WASHINGTON -- Vice President Joe Biden on Thursday tried to clear his name and tout his record on Supreme Court nominations, calling Republican branding of his past remarks on the subject "ridiculous" and casting himself as a longtime advocate of bipartisan compromise in filling seats on the high court.
In a speech at Georgetown Law School, Biden issued a broad warning Republicans' election-year blockade of President Barack Obama's nominee "can lead to a genuine Constitutional crisis" and sought to distance himself from the strategy. He argued Republicans have distorted a 1992 speech in which he seemed to endorse the notion of blocking any Supreme Court nominee put forward in the throes of the election season.
Republicans have labeled their strategy the "Biden rule." They are using the 1992 Biden speech in an attempt to cast their no-hearing, no-vote campaign as part of a Senate tradition -- their defense to Democrats' charges they're shirking their Constitutional duty.
But there is division within the ranks on that front. Sen. Jerry Moran, R-Kan., made the case earlier this week that Judge Merrick Garland should get a vote.

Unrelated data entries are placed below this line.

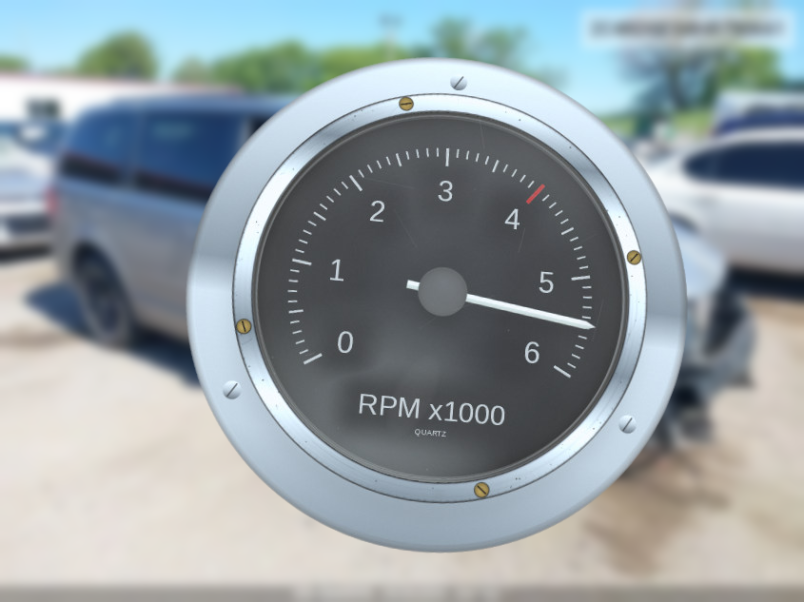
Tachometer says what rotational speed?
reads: 5500 rpm
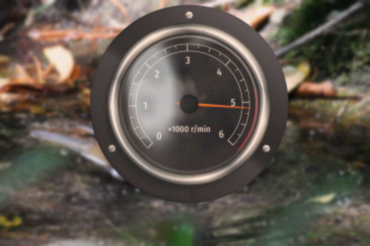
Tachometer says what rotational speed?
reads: 5125 rpm
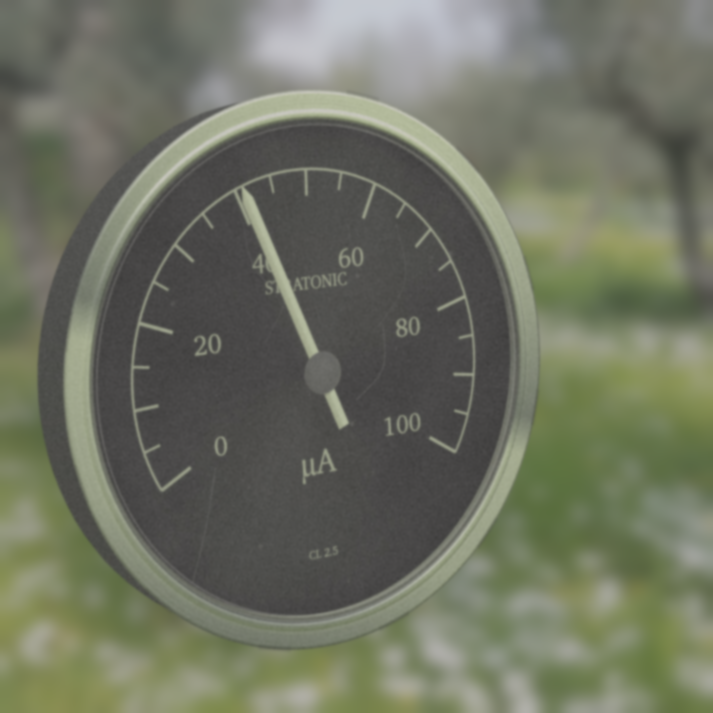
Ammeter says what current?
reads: 40 µA
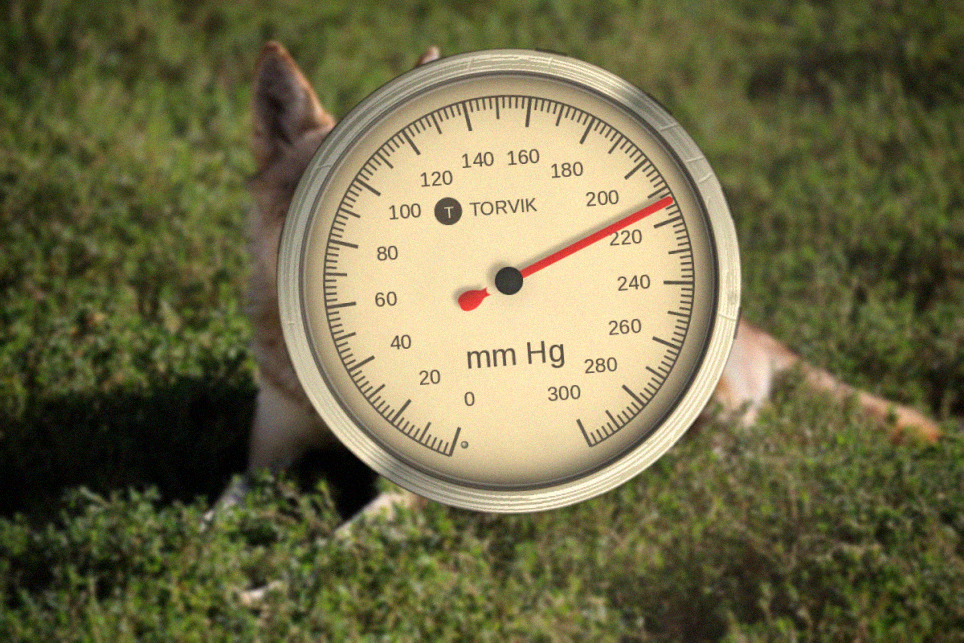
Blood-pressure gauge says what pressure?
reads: 214 mmHg
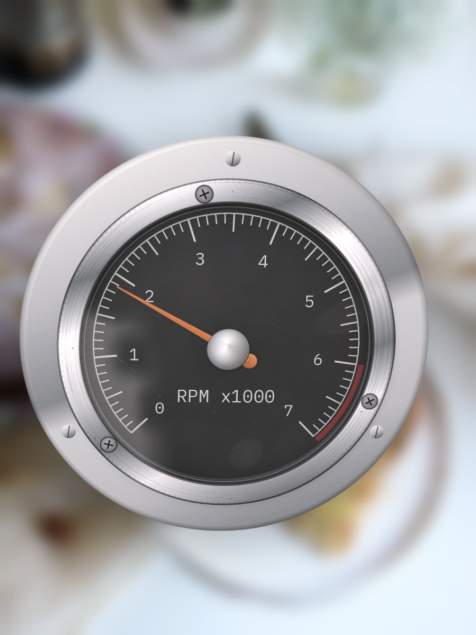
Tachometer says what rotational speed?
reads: 1900 rpm
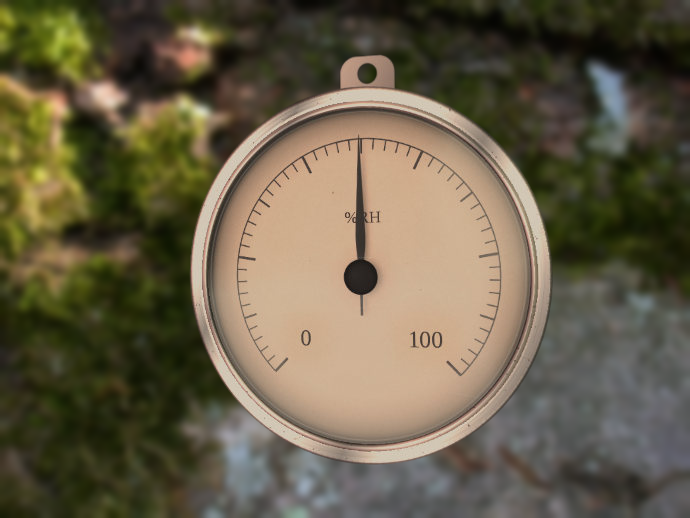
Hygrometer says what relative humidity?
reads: 50 %
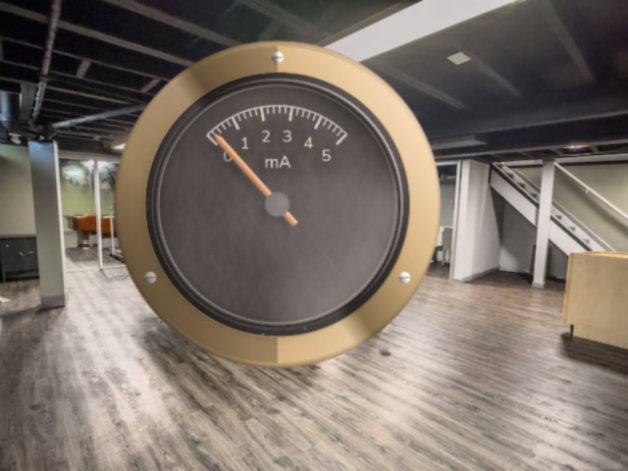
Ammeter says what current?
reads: 0.2 mA
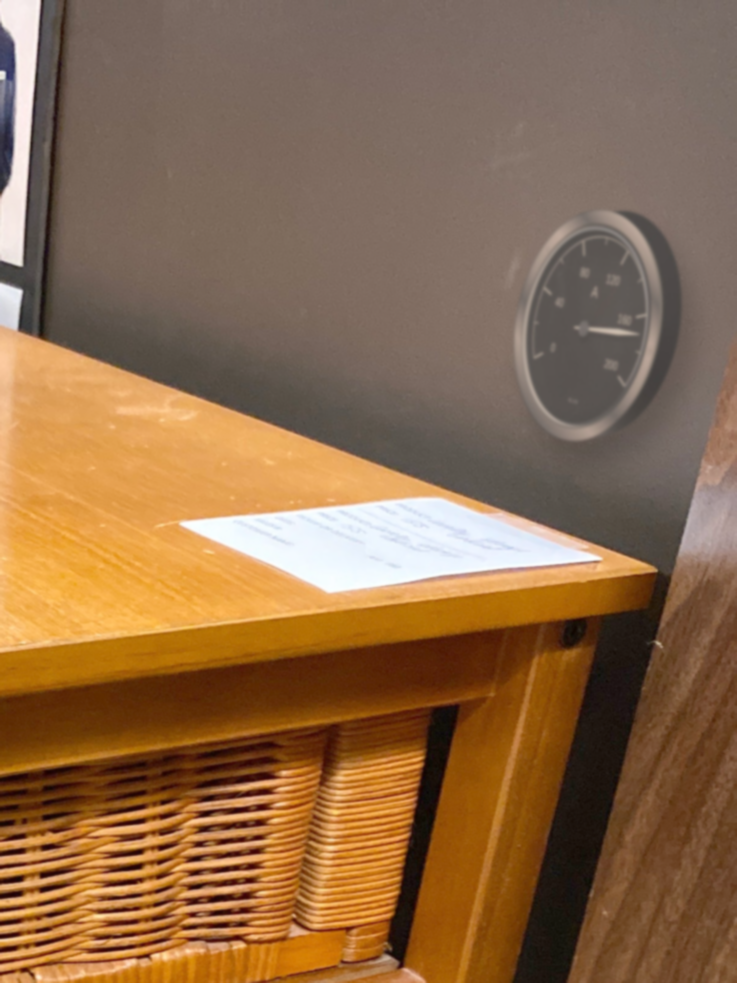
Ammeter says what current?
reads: 170 A
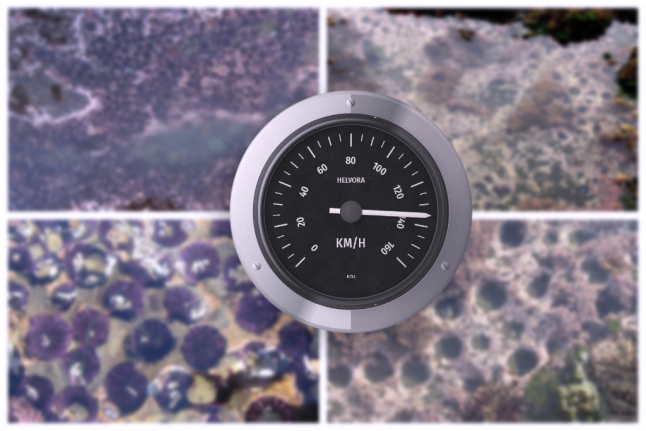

Biden, a former Senate Judiciary Committee chairman, said his broader point in the lengthy Senate floor speech was to call for more consultation with the Senate in choosing a nominee, a practice he said would lead to nominees with less extreme views. Obama "followed the path of moderation" in picking appeals court judge Garland, Biden said Thursday.
"There is no Biden rule. It doesn't exist," Biden told professors and students. "There is only one rule I ever followed in the Judiciary Committee. That was the Constitution's clear rule of advice and consent."
Biden's defense focuses on a later section of the speech, in which he called on then-President George H.W. Bush and future presidents to work more closely with the Senate to name moderate nominees. Earlier in the speech, Biden warned if Bush were to name a nominee immediately, weeks before the summer political conventions, "the Senate Judiciary Committee should seriously consider not scheduling confirmation hearings on the nomination until after the political campaign season is over."
The remarks have proven problematic for Biden, a veteran of decades of Supreme Court battles. After more than 15 years on the Judiciary Committee, eight as chairman, few in Washington can match Biden's experience with judicial nominations. Facing perhaps the last big political fight of his career, the vice president has appeared eager to dive into a familiar debate.
Biden, who has acted as a stealthy liaison to Senate Majority Leader Mitch McConnell in past negotiations, has begun some of that work. He has reached out to some Republican senators, and he has pressed the issue while campaigning for Democrats in Seattle and Ohio.